Volcano Distributed Scheduling
Volcano Gang Scheduling ensures coordinated multi-Pod launches with queue priority (high/medium/low), minimum-available guarantees, and automatic timeout reclamation for deterministic resource allocation at scale.
Unified Heterogeneous Hardware
Unified resource mapping across NVIDIA GPU (nvidia.com/gpu), vGPU (volcano.sh/vgpu-number + vgpu-memory), and Ascend NPU (volcano.sh/Ascend910A/B). A single API submission auto-adapts to the underlying hardware.

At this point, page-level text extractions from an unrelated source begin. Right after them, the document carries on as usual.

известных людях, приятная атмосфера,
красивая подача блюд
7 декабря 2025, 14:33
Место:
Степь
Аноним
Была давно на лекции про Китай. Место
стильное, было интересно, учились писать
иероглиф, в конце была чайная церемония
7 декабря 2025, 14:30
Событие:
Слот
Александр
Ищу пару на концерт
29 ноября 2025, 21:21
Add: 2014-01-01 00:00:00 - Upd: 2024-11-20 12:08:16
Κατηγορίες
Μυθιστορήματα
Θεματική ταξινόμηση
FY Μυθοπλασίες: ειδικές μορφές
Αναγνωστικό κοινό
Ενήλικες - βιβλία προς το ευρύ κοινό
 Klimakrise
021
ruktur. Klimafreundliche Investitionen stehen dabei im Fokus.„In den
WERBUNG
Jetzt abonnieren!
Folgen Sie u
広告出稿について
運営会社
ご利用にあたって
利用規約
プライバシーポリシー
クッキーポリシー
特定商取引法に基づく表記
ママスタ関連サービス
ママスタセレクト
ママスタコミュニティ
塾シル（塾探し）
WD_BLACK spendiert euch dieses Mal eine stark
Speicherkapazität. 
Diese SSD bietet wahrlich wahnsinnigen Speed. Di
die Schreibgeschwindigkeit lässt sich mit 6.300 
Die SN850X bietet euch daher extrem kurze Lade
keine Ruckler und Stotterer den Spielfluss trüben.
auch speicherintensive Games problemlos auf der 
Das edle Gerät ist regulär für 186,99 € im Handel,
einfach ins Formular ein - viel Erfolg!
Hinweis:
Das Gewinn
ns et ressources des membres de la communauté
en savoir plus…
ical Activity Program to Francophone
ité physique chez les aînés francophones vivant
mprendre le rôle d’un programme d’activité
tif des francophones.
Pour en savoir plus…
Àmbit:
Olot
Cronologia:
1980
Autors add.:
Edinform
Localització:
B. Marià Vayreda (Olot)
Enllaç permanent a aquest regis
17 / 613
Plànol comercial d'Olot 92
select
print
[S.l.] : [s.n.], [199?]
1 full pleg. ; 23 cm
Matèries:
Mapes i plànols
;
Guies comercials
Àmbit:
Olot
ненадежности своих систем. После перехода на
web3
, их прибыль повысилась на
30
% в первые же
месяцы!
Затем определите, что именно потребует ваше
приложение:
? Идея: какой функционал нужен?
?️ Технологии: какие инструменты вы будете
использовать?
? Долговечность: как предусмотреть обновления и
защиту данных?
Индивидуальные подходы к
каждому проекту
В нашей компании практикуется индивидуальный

Real-Time Progress Tracking
Sub-second metric collection — step, loss, gradNorm, learningRate, epoch — rendered as live training curves. Supports tqdm log parsing for LlamaFactory with automatic training phase detection.
TensorBoard Integration
One-click TensorBoard launch with auto-generated Ingress URL. Supports multi-experiment comparison. Training jobs automatically create TensorBoard log directories — zero extra configuration.
Model Comparison & Export
Launch temporary inference services post-training for A/B comparison. One-click model export with LoRA merge and quantization options (INT8/INT4).
Framework Support Matrix
| Framework | Single GPU | Multi-GPU | Multi-Node Distributed | Ascend NPU |
|---|---|---|---|---|
| PyTorch | ✓ | ✓ | ✓ | ✓ |
| TensorFlow | ✓ | ✓ | ✓ | — |
| DeepSpeed | ✓ | ✓ | ✓ | — |
| MPI | ✓ | ✓ | ✓ | — |
| LlamaFactory | ✓ | ✓ | ✓ | ✓ |
Training Workflow
Select Framework
Choose training framework and resource spec; platform auto-recommends task topology
Configure Resources
Specify GPU type, queue priority, data storage, shared memory
Submit Job
Volcano scheduler co-allocates resources with Gang Scheduling for synchronized startup
Monitor Training
Live loss curves, per-Pod GPU/memory metrics, TensorBoard visualization
Export Model
A/B compare results, one-click export or merge model